Si Cockyboys reste en grande forme et qu’Icon Male s’est développé considérablement lors de l’année écoulée, le porno gay romantique reste cantonné dans une sorte de case, une affaire de niche. Un genre que l’on consomme de temps en temps, pour varier les plaisirs. Car, la bite à la main, l’amateur de porno n’a pas envie de se restreindre à une seule représentation de la sexualité.
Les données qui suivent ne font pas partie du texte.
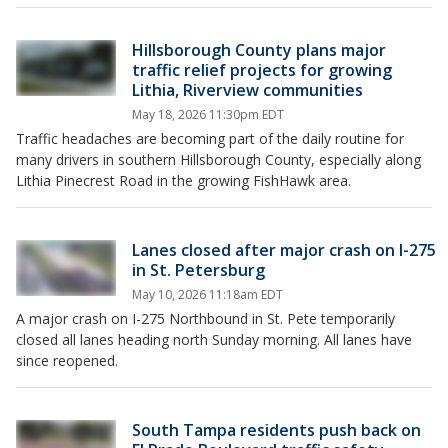
Hillsborough County plans major
traffic relief projects for growing
Lithia, Riverview communities
May 18, 2026 11:30pm EDT
Traffic headaches are becoming part of the daily routine for
many drivers in southern Hillsborough County, especially along
Lithia Pinecrest Road in the growing FishHawk area.
Lanes closed after major crash on I-275
in St. Petersburg
May 10, 2026 11:18am EDT
A major crash on I-275 Northbound in St. Pete temporarily
closed all lanes heading north Sunday morning. All lanes have
since reopened.
South Tampa residents push back on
Si dans la vie, nous sommes parfois amenés à choisir entre « faire l’amour » ou « baiser », devant notre écran tout reste possible. On peut ainsi passer d’un « joli » Cockyboys à une scène de touze SM de chez Kink. C’est ça aussi la beauté du fantasme et du plaisir solitaire…

S’il a bien réussi à « faire son trou » au cœur d’une industrie qui n’aime pas beaucoup changer ses codes, le porno gay romantique reste donc un outsider, un petit bol d’air frais pour ceux qui seraient fatigué de se faire venir sur des plans domi-soumis ou des bukkake à longueur de soirées…

 

Thomas s'abreuve de porno depuis ses 15 ans. Après les premiers émois des VHS hétéros, il développe une passion débordante pour le x gay alors qu'Internet fait son apparition. Pornophage et curieux, tous les genres et fétiches attisent sa curiosité. Il partage ses fantasmes et addictions sur son propre blog, Gaypornocreme, et régulièrement pour le magazine gay Qweek.